The cathedral was designed by the architect Thomas Fuller of Bath, England, and raised at the highest point in St. John's town. F.W. Rowe of Bristol was in charge of the construction. The cathedral is seen now as an impressive landmark providing a panoramic view of the island.

According to the first 1846 edition of The Church of England Magazine, the current church is 156 ft long and 46 ft wide. The length of the transept is 104 ft. The building is made from freestone, with stained glass windows and dark pitch pine furnishings. A unique feature in the cathedral is the pitch pine interior structure and cladding to provide lateral reinforcing for earthquake or hurricane loads. As a result that the cathedral is known by the epithet "a building within a building." The cathedral has two 70 ft high towers built in baroque style of architecture with cupolas topping them, described as "slightly awkward," and are painted in an aluminum color. This design had invited derision when built as representing "a pagan temple with two dumpy pepper pot towers", while now it is extolled as the best cathedral in the West Indian province. The interior decor of the church is dominated by dark pine furnishings and marble tablets on the walls, some of them were salvaged after earthquakes from the old churches that stood on the spot.

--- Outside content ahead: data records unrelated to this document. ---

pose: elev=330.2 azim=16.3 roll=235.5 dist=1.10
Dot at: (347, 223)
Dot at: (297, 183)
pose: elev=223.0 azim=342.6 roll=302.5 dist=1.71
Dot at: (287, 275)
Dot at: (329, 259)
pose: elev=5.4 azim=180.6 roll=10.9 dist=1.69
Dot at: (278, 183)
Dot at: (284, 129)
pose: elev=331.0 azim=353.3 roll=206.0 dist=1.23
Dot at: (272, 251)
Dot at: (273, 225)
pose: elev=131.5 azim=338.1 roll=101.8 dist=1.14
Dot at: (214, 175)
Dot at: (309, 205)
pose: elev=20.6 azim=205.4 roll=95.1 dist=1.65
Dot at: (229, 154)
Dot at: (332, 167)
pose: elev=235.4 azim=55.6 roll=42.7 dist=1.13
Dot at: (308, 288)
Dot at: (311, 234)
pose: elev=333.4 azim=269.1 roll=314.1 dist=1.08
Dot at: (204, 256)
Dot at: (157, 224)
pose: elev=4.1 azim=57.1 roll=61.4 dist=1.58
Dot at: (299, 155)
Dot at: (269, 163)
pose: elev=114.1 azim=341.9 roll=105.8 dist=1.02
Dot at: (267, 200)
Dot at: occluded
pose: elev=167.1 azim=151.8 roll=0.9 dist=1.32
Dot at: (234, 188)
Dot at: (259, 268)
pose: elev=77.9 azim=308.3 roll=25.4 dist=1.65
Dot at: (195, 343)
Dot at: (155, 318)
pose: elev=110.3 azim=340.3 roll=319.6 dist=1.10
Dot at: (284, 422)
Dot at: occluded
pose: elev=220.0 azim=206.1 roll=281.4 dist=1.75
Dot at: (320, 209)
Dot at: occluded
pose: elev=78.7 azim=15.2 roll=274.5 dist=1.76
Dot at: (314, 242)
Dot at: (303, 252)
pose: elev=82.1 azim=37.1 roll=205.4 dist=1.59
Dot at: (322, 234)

The entrance iron gate from the southern side into the cathedral, which was erected in 1789, is flanked by two imposing statues, one of St John the Divine and the other of St John the Baptist in flowing robes. It is said that these statues were confiscated by the British navy from the French ship Temple in Martinique waters in 1756 during the Seven Years' War and moved to this church. At the time of erection, the edifice was criticized by ecclesiastical architects as being like "a pagan temple with two dumpy pepper pot towers", however, in more recent times the same edifice has been given the accolade as "the most imposing of all the Cathedrals of the West Indian Province."